A cela s’ajoute l’aventure la plus ambitieuse de la compagnie jusqu’à présent : la “Scène Primorsky” à Vladivostok, à quelques 9 000 kilomètres de Saint-Pétersbourg. Au mois d’août dernier, la première édition du Far East Festival a été inaugurée avec l’opéra Les Fiançailles au couvent de Prokofiev ; parmi les têtes d’affiche, Diana Vishneva et Yulia Lopatkina, deux des plus grandes danseuses actuelles, et les lauréats du Concours Tchaïkovski. Gergiev consacre beaucoup de temps à la Scène Primorsky et en attend des résultats rapides - il espère changer le public de la région en l’espace de 6, peut-être 12 mois. Des esprits moins téméraires auraient peut-être planifié sur une ou plusieurs décennies.
« Il faut être généreux, ouvert, simplement curieux...Nous devons rendre les institutions tellement sûres d’elles-mêmes qu’elles consacrent au moins 2% du budget à des projets qui ne sont pas simplement organisés en vue d’une rentabilité immédiate. »
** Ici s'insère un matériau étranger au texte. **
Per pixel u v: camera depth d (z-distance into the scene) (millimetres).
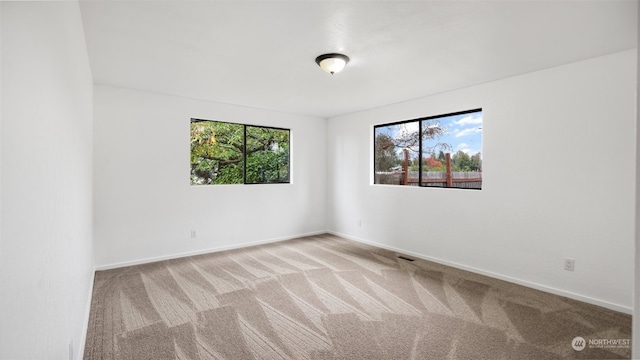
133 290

Une des forces du Mariinsky est sa capacité à rapidement organiser des concerts gratuits pour atteindre de nouveaux publics. Le prosélytisme de Gergiev en matière de musique classique - et notamment russe - est mondial : “la musique ne connaît pas de frontières”, rappelle-t-il. Il s’apprête à partir à Amsterdam pour travailler avec le National Youth Orchestra of the USA, lequel n’existait pas avant que Gergiev aide à sa création en 2013, suite à l’initiative lancée par Clive Gillinson du Carnegie Hall. Il mentionne également un récent voyage à Cuba organisé à l’improviste : l’Orchestre du Mariinsky étant aux Etats-Unis juste avant la visite de Barack Obama à Cuba, c’était une occasion unique de visiter ce pays “encore pour quelque temps, pour ainsi dire, le pays de Castro” et où “tout est resté inchangé depuis 1959”. Cela aurait été “naïf” d’espérer un contrat avec le gouvernement ou le théâtre. Il sort alors son téléphone de sa poche et montre fièrement des photos de ces extraordinaires colonnades en marbre de la Havane ; il évoque avec enthousiasme la diversité de l’Amérique latine, où il s’est rendu récemment pour la première fois, jouant devant des publics nombreux - le plus important étant à l’Auditorio Nacional de Mexico City (qui accueillit 12 450 personne lors des jeux olympiques de 1968). Gergiev évite la question politique lors de presque toutes les interviews, si ce n’est pour exprimer sa tristesse face aux violences actuelles dans de nombreux pays ou encore la destruction des antiquités à Palmyre. Il est cependant clair qu'il a les soutiens nécessaire pour porter ses projets et la certitude qu’ils seront financés.